I believe that a special economic zone status offers the best opportunity.There are hundreds of such zones in the world, and it is a concept which was developed here in Shannon.
In some cases the populations covered are numbered in the millions and even though they by definition operate to different rules than other regions, there is no question of any diminution of national sovereignty.
In Northern Ireland’s case it would, in effect, benefit from the best of both worlds. It would have full access to both the UK and the EU markets and not be forced to choose between them. The wider Border region could also be included to provide a bigger economic base.
Given the strength of stated support for Northern Ireland and the historic legacies which it is still coping with, we can reasonably assume that both London and the EU would agree to special treatment for Northern Ireland which would, in certain circumstances give it a competitive advantage.

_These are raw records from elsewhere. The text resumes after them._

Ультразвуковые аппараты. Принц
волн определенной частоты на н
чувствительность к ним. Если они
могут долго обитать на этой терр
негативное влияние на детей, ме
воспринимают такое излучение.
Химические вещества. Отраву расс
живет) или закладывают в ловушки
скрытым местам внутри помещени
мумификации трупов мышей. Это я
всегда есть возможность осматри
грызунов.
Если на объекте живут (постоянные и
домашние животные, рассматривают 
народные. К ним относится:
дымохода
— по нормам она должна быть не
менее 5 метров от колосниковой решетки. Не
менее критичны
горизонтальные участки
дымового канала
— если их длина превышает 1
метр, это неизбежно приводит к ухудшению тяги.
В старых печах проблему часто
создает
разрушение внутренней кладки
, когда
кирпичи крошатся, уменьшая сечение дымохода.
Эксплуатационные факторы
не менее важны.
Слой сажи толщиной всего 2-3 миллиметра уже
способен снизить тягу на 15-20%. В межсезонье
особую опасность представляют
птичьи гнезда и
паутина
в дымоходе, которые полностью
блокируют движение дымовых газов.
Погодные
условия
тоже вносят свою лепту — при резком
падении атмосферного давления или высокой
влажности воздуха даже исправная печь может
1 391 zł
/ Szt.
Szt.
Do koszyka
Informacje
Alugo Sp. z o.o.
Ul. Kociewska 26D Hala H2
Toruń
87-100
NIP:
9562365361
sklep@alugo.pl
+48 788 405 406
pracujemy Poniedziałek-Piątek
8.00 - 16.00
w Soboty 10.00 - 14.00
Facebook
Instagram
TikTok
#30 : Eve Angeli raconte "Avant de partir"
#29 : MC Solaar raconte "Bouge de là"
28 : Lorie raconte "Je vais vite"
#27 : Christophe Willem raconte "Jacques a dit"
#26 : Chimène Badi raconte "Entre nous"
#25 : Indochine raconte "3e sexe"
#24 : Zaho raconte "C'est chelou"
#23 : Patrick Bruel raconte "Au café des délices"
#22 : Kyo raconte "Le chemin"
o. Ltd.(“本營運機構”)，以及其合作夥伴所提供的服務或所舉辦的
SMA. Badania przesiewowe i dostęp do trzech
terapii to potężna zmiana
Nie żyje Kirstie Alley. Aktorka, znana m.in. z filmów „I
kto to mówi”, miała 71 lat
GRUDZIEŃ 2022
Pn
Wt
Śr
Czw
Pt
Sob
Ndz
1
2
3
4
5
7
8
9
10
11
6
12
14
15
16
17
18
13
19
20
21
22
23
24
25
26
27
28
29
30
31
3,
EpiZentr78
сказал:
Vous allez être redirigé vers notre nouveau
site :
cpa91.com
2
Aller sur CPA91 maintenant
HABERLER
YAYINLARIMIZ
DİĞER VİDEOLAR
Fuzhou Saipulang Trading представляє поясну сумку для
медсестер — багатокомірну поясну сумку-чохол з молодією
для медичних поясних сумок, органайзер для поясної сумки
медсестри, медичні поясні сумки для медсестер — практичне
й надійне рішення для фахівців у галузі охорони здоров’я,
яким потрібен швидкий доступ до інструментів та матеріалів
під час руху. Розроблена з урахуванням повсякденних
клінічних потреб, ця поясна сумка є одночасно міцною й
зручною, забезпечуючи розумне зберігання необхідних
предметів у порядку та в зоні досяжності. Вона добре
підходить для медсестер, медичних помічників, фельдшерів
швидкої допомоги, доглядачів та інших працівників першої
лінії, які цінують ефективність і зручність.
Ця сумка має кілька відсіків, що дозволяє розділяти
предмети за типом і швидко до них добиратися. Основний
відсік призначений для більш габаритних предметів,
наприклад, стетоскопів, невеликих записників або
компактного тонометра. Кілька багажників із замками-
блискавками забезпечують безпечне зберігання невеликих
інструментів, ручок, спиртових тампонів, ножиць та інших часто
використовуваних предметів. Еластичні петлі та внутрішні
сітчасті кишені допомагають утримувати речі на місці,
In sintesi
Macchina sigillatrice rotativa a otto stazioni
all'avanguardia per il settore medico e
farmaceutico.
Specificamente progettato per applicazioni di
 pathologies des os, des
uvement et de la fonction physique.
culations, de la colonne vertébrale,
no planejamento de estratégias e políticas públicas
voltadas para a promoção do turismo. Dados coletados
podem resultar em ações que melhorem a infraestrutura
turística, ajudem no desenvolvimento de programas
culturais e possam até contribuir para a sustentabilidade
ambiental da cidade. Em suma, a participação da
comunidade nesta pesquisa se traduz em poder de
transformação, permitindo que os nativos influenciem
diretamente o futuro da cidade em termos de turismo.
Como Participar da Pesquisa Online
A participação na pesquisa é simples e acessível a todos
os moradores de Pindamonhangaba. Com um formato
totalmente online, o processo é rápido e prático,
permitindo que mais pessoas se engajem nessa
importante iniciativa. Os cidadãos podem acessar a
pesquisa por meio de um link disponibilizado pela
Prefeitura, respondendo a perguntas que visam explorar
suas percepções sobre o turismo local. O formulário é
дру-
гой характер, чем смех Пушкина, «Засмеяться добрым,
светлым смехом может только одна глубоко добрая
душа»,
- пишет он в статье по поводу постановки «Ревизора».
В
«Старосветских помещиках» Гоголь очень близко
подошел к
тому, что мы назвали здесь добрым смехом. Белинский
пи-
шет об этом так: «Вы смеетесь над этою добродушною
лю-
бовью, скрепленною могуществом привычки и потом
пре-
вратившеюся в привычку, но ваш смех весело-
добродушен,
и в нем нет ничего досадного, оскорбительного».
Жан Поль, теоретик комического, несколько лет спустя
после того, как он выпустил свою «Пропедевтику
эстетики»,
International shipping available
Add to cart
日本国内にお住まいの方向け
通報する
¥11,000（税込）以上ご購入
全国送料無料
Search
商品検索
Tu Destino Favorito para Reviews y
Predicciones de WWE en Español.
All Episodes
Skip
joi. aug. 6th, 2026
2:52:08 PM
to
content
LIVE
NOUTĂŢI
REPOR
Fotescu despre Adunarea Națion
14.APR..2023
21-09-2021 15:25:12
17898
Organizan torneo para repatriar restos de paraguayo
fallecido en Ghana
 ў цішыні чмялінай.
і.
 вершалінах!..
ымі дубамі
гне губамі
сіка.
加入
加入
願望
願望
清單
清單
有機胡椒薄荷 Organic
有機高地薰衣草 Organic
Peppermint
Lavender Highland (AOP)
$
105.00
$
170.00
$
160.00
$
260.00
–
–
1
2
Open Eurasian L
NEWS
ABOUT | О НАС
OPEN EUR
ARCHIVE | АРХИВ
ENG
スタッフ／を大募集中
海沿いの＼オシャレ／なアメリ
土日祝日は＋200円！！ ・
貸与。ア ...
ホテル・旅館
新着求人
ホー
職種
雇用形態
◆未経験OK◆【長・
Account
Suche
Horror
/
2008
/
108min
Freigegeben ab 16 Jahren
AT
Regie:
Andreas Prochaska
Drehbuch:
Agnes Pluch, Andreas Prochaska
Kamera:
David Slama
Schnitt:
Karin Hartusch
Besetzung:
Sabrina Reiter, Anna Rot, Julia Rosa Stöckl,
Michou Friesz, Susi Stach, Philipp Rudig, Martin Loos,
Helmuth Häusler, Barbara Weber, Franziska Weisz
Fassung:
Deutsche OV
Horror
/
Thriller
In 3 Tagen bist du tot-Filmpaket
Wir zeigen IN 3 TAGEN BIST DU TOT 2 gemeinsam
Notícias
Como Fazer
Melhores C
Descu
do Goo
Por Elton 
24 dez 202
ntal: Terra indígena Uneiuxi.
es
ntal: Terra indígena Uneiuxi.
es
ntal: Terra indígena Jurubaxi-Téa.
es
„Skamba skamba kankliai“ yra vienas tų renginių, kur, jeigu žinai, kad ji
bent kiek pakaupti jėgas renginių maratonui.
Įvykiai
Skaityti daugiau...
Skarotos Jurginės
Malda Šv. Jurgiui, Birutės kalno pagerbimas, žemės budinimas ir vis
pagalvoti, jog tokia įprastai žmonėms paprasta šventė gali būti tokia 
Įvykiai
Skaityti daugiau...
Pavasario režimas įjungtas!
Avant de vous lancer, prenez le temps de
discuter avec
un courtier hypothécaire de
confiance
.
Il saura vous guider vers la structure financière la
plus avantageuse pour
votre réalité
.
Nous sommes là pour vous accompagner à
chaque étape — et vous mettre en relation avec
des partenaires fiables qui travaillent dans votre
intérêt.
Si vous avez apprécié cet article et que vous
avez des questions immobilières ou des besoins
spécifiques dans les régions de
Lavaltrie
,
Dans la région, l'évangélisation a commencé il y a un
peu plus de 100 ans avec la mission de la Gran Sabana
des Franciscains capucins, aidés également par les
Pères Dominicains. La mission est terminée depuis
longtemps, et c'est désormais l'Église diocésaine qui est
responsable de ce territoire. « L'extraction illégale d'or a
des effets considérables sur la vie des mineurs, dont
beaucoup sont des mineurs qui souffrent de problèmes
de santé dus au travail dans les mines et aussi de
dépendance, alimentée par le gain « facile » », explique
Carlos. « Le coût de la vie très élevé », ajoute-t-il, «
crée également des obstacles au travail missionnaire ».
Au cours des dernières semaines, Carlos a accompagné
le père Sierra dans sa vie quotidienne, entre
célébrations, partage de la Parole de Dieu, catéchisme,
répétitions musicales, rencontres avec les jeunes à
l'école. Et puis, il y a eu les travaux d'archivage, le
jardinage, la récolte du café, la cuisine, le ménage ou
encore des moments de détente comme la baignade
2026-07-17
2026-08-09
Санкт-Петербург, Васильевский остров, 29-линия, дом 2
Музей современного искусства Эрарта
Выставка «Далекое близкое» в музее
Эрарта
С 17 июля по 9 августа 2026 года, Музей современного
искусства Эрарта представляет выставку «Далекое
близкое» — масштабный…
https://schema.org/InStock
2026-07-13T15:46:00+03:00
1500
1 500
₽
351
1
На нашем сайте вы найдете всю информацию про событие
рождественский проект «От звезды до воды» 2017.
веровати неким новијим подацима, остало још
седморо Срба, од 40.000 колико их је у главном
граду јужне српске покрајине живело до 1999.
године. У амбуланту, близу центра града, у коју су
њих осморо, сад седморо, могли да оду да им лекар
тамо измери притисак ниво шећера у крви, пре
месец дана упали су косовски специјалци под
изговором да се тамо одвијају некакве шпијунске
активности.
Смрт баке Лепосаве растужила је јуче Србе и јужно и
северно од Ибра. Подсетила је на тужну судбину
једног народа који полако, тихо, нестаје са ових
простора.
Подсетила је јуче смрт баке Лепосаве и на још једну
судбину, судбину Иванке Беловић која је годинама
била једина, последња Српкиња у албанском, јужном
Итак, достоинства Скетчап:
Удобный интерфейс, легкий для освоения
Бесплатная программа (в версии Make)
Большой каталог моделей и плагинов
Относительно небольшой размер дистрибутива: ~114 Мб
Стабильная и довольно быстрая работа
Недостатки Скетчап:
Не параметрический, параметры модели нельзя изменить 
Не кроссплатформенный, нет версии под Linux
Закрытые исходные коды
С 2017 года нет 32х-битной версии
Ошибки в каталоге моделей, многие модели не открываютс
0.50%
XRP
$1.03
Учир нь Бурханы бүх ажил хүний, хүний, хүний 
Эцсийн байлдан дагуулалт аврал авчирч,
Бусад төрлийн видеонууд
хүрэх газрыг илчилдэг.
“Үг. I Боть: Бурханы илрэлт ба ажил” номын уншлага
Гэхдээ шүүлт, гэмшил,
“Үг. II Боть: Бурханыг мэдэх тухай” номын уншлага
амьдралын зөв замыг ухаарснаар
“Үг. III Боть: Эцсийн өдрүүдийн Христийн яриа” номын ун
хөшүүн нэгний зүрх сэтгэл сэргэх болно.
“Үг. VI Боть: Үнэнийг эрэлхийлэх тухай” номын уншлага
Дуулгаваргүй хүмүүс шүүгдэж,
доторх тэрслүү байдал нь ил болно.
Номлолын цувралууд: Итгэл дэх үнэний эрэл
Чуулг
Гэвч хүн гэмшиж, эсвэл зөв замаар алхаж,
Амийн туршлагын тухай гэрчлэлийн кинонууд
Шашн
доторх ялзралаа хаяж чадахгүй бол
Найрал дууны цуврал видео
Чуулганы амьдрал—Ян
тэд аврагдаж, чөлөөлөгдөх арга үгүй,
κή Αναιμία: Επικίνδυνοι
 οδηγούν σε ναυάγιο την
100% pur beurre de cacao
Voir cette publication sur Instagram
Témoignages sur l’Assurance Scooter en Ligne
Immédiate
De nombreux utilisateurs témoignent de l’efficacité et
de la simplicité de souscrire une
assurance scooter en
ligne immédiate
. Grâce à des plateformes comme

The idea also benefits from the fact that the leader of the DUP said in January that her party would be willing to consider it, particularly if it could be shown to address their constitutional concerns.
What we know for sure is that it appears foolish to expect that the legal formula proposed in the draft Withdrawal Treaty will be in the final version. Equally there is a vanishingly small chance of Northern Ireland being satisfactorily addressed in the final status arrangement to kick in post 2020.
So we need to try to do something to reframe the issue and create some common ground.
We need to rebuild relations between Dublin and the parties and groups which, I believe falsely, see any backstop as a threat to the agreed constitutional position of Northern Ireland.
We need to understand that time has run out and our room for manoeuvre is disappearing.
Let’s not expect that anyone will prefer a car crash Brexit next March to any form of Brexit at the end of 2020.
In the weeks ahead we have to go further than support Michel Barnier’s attempt to “de-dramatise” an arrangement which our own government helped dramatise. What we need is an initiative to replace the agenda of fears and uncertainty with one which offers a route to development for communities which feel their needs to have been neglected for far too long.